If this so-called "good writing" is too long to be right for a picture book, it's not a good picture book manuscript. Not good. If you want to write a story with few or no illustrations, write a chapter book or novel.

The shortest books are the hardest to write. "Good writing" that is short is much better than "good writing" that is long. And what's so wrong with letting great illustrations do what they're there to do? These are not "new trends" ... Margaret Wise Brown, invoked above, is long dead. One of the greatest, and most brief, writers of text for the very young, of all time. (Kelly, I LOVE the Serpent Came to Gloucester! One of my faves of last year. Not the kid-friendliest, though, as you point out).

Celebrities can't just write whatever and get it on the shelves. Don't use that as an excuse. It only sounds like so much whining. The editorial department I work in has rejected more celebrity projects than you can shake a stick at in my short few years there. And we've pubbed dozens of non-celebrity books. You really do have to be as big as Madonna to get your crap pubbed by virtue of your name alone. And who's as big as Madonna? Maybe ten people in the world. Trust me--they're no threat to the average writer.

xiqay said...

I read a lot of children's books, from picture books to young adult. I find no dearth of very well-written books.

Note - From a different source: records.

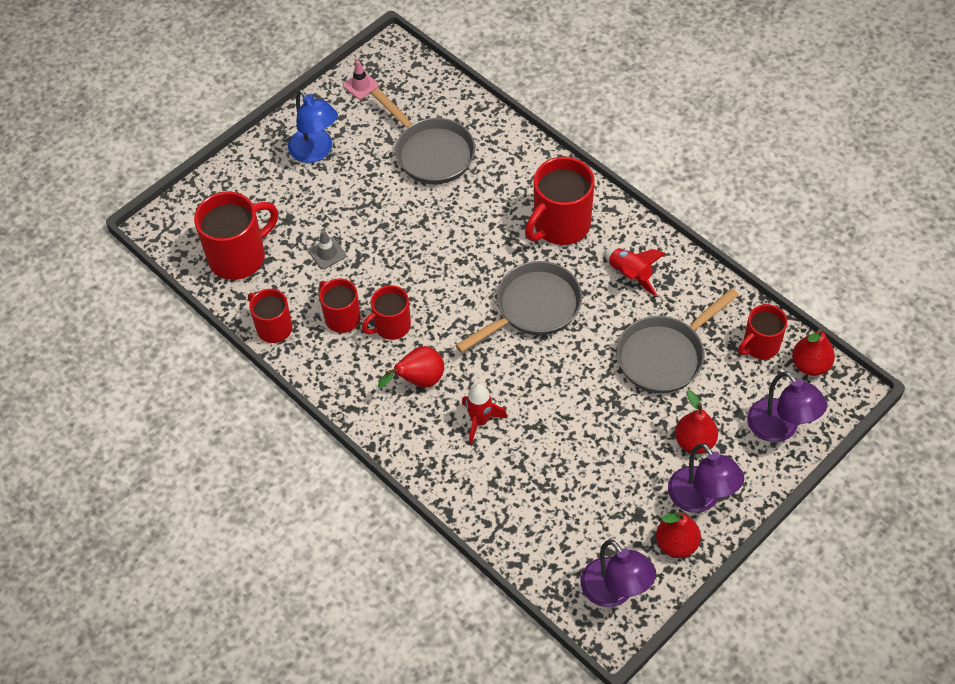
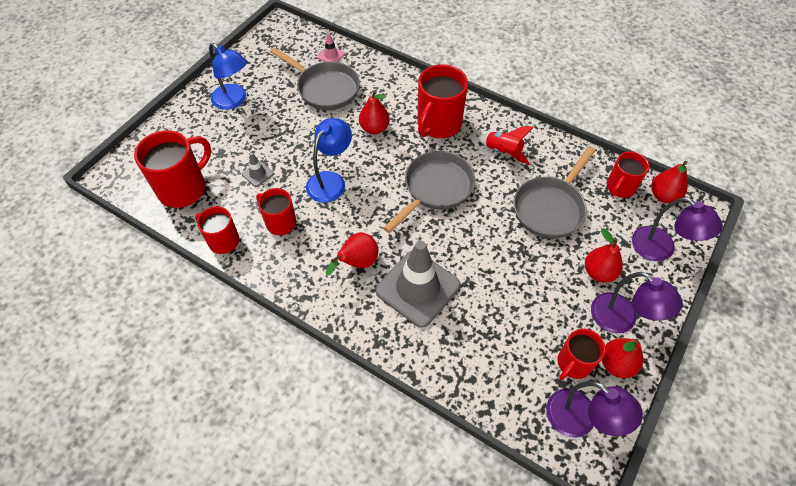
camera: 15 degrees left, 0 degrees up
pink traffic cone [343,60,379,99] -> pink traffic cone moved to [317,33,345,62]
red mug [362,285,411,340] -> red mug moved to [557,329,606,380]
red rocket [462,383,508,445] -> grey traffic cone [375,241,460,328]
none -> blue lamp [306,118,352,203]
none -> red pear [359,90,390,134]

I disagree with the sentiments of the initial writer that picture books have ruined the marketability of well-written manuscripts of children's stories.

Well-written scripts work together with the pictures in the picture-book genre to create a whole. Pacing is essential and picture opportunities have to be varied, but provide consistency that can be followed by the young child. Didactic scripts are disfavored because they don't work well in the genre.

It isn't easy to write good children's books, despite what anyone may think. The market is very competitive-especially in the picture book genre where everyone thinks they can easily toss off some story and have it succeed.

I think Miss Snark's advice-to write well- applies even more strictly in the children's market. What "writing well" means may be an evolving concept, but I don't think the standards applied today have lessened the chance for good writing and good stories. Really, I think we have better stories, higher quality writing in children's literature now than ever before. jmho.